Laughter, jokes and charades filled the WSU Sigma Kappa sorority Sunday night as the Check Your Boobies (CYB) organization held an educational breast cancer awareness party.
“You hear the word cancer and you think death,” said Debra Minkove, a breast cancer survivor and speaker for the party. “I am here with Check Your Boobies because I want to put a face to cancer and let people know that I am stronger and better than ever.”
The WSU chapters for Sigma Phi Epsilon fraternity and Sigma Kappa sorority co-hosted the informal and relaxed CYB party for their members. CYB, a Seattle based nonprofit group, created the parties to educate attendees on how to do breast self-examinations and how to approach breast cancer.
Minkove said she learned she had breast cancer at age 31. She said the disease was not in her family history and wants both men and women to learn to check now.
Thomas Hammett, the Sigma Phi Epsilon president, said Kayla Driscoll, the college outreach coordinator from CYB, contacted the fraternity about hosting an event. He said CYB paid for shirts for the event, but the fraternity decided to take the money raised from shirt sales and put it toward their fundraiser for the American Cancer Society.
“Every year for the past two years we’ve done Relay for Life for (Sigma Phi Epsilon’s) philanthropy,” Hammett said.
Last year the fraternity sold shirts for about $4 and this year they are selling them for about $8, Hammett said. They hope to raise between $1,500 to $2,000 for the American Cancer Society this year, he said.
“We always try to raise money on Mom’s Weekend,” Hammett said. “This year is going to be really big and Check Your Boobies is going to help out a lot.”
Hammett said the CYB event helped preview Relay for Life and teach the fraternity members to be aware of breast cancer and other cancers in people they love. He said the CYB event was really cool for both fraternity and sorority members.
“We get caught up in school here and sometimes we forget about helping out so I think this event will definitely help,” Hammett said.
Bridget Barry, the vice president of philanthropic service for Sigma Kappa, said Sigma Phi Epsilon approached the sorority about co-hosting. Having hosted a party in November, she said she knew the party would be helpful and informative.
“I think the parties are awesome,” Barry said. “They are more on a personal level and are really funny.”
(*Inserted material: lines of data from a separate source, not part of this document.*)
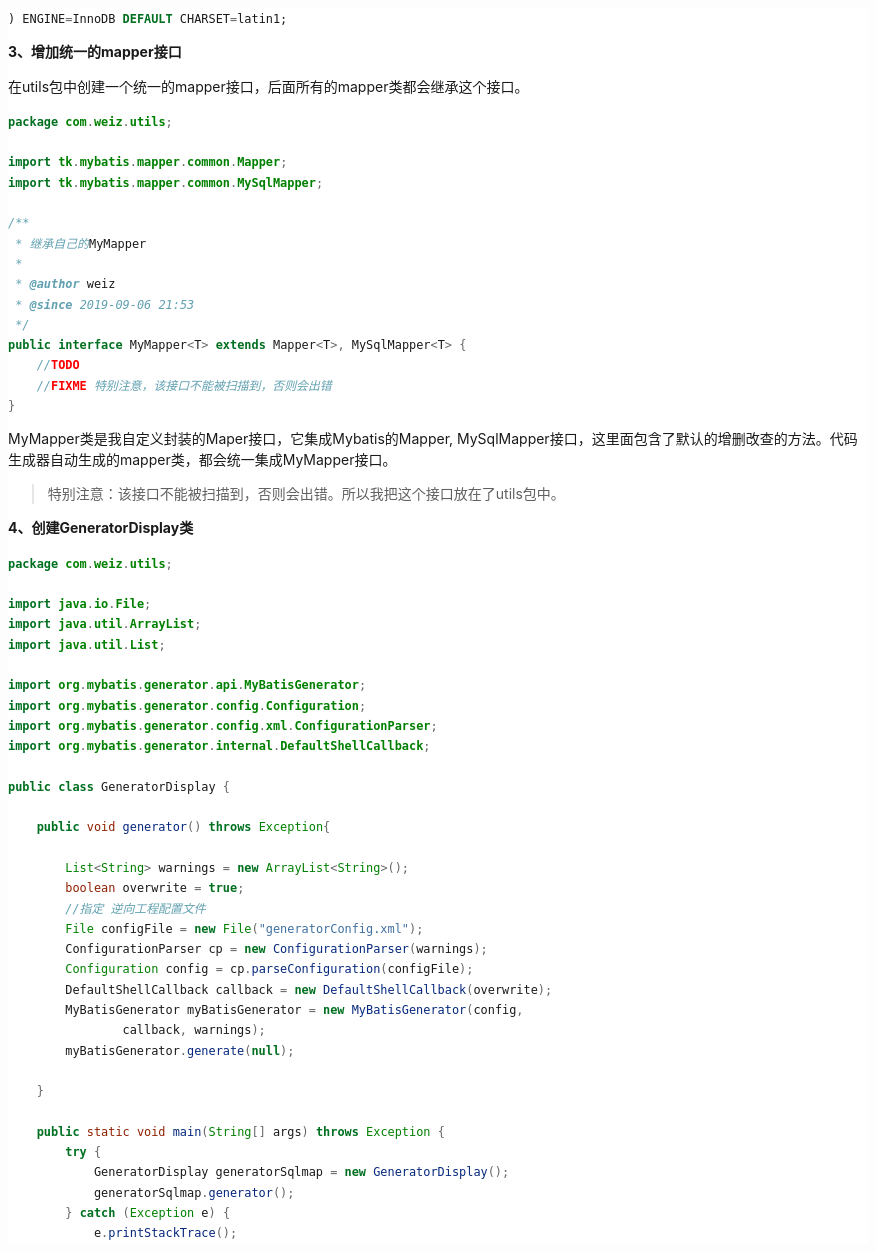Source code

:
```sql
) ENGINE=InnoDB DEFAULT CHARSET=latin1;
```

**3、增加统一的mapper接口**

在utils包中创建一个统一的mapper接口，后面所有的mapper类都会继承这个接口。

```java
package com.weiz.utils;

import tk.mybatis.mapper.common.Mapper;
import tk.mybatis.mapper.common.MySqlMapper;

/**
 * 继承自己的MyMapper
 *
 * @author weiz
 * @since 2019-09-06 21:53
 */
public interface MyMapper<T> extends Mapper<T>, MySqlMapper<T> {
    //TODO
    //FIXME 特别注意，该接口不能被扫描到，否则会出错
}
```

MyMapper类是我自定义封装的Maper接口，它集成Mybatis的Mapper<T>, MySqlMapper<T>接口，这里面包含了默认的增删改查的方法。代码生成器自动生成的mapper类，都会统一集成MyMapper接口。

> 特别注意：该接口不能被扫描到，否则会出错。所以我把这个接口放在了utils包中。

**4、创建GeneratorDisplay类**

```java
package com.weiz.utils;

import java.io.File;
import java.util.ArrayList;
import java.util.List;

import org.mybatis.generator.api.MyBatisGenerator;
import org.mybatis.generator.config.Configuration;
import org.mybatis.generator.config.xml.ConfigurationParser;
import org.mybatis.generator.internal.DefaultShellCallback;

public class GeneratorDisplay {

    public void generator() throws Exception{

        List<String> warnings = new ArrayList<String>();
        boolean overwrite = true;
        //指定 逆向工程配置文件
        File configFile = new File("generatorConfig.xml"); 
        ConfigurationParser cp = new ConfigurationParser(warnings);
        Configuration config = cp.parseConfiguration(configFile);
        DefaultShellCallback callback = new DefaultShellCallback(overwrite);
        MyBatisGenerator myBatisGenerator = new MyBatisGenerator(config,
                callback, warnings);
        myBatisGenerator.generate(null);

    } 
    
    public static void main(String[] args) throws Exception {
        try {
            GeneratorDisplay generatorSqlmap = new GeneratorDisplay();
            generatorSqlmap.generator();
        } catch (Exception e) {
            e.printStackTrace();
```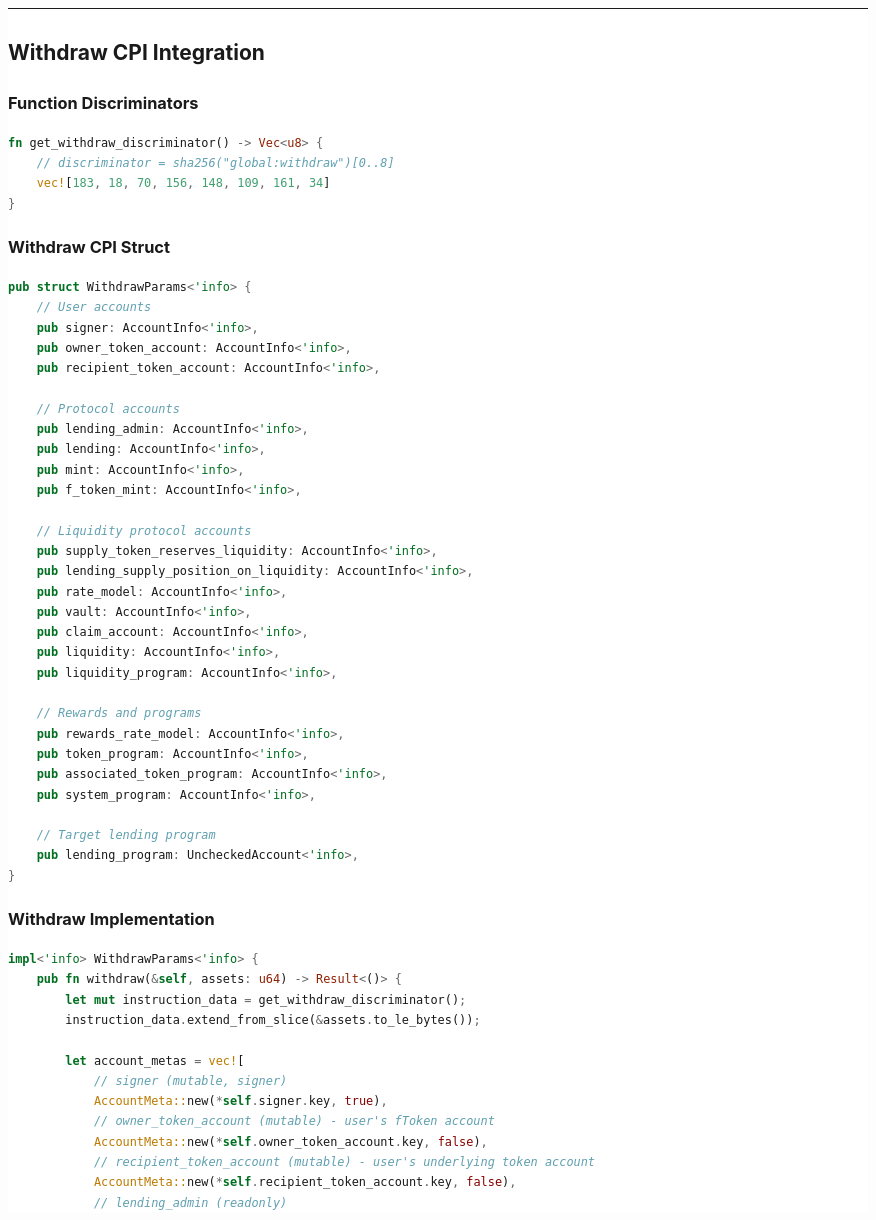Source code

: 
---

## Withdraw CPI Integration

### Function Discriminators

```rust
fn get_withdraw_discriminator() -> Vec<u8> {
    // discriminator = sha256("global:withdraw")[0..8]
    vec![183, 18, 70, 156, 148, 109, 161, 34]
}
```

### Withdraw CPI Struct

```rust
pub struct WithdrawParams<'info> {
    // User accounts
    pub signer: AccountInfo<'info>,
    pub owner_token_account: AccountInfo<'info>,
    pub recipient_token_account: AccountInfo<'info>,

    // Protocol accounts
    pub lending_admin: AccountInfo<'info>,
    pub lending: AccountInfo<'info>,
    pub mint: AccountInfo<'info>,
    pub f_token_mint: AccountInfo<'info>,

    // Liquidity protocol accounts
    pub supply_token_reserves_liquidity: AccountInfo<'info>,
    pub lending_supply_position_on_liquidity: AccountInfo<'info>,
    pub rate_model: AccountInfo<'info>,
    pub vault: AccountInfo<'info>,
    pub claim_account: AccountInfo<'info>,
    pub liquidity: AccountInfo<'info>,
    pub liquidity_program: AccountInfo<'info>,

    // Rewards and programs
    pub rewards_rate_model: AccountInfo<'info>,
    pub token_program: AccountInfo<'info>,
    pub associated_token_program: AccountInfo<'info>,
    pub system_program: AccountInfo<'info>,

    // Target lending program
    pub lending_program: UncheckedAccount<'info>,
}
```

### Withdraw Implementation

```rust
impl<'info> WithdrawParams<'info> {
    pub fn withdraw(&self, assets: u64) -> Result<()> {
        let mut instruction_data = get_withdraw_discriminator();
        instruction_data.extend_from_slice(&assets.to_le_bytes());

        let account_metas = vec![
            // signer (mutable, signer)
            AccountMeta::new(*self.signer.key, true),
            // owner_token_account (mutable) - user's fToken account
            AccountMeta::new(*self.owner_token_account.key, false),
            // recipient_token_account (mutable) - user's underlying token account
            AccountMeta::new(*self.recipient_token_account.key, false),
            // lending_admin (readonly)
```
Driscoll said since the organization last held parties at WSU in November, the outreach has expanded to universities in Arizona, Massachusetts, California and Oregon. She said the outreach program has started to get requests for educational parties from universities they have previously visited.
“What we are trying to do right now is lay down a foundation so that the following semesters we get requests directly from the school,” Driscoll said. “We just started a San Francisco chapter.”
Driscoll said the subject of breast cancer or cancer in general is often hard for people to discuss. She said the goal of the program and parties is to be educational, but in a fun way and environment that people enjoy learning in.
“Women or men sometimes stick around and ask questions after the parties,” Driscoll said. “That is the best part, when we are able to make those personal connections and are able to help people on that level.”
CYB will host four parties this week with groups including the WSU Spokane nursing program, the Gamma Phi Beta sorority and the University of Idaho.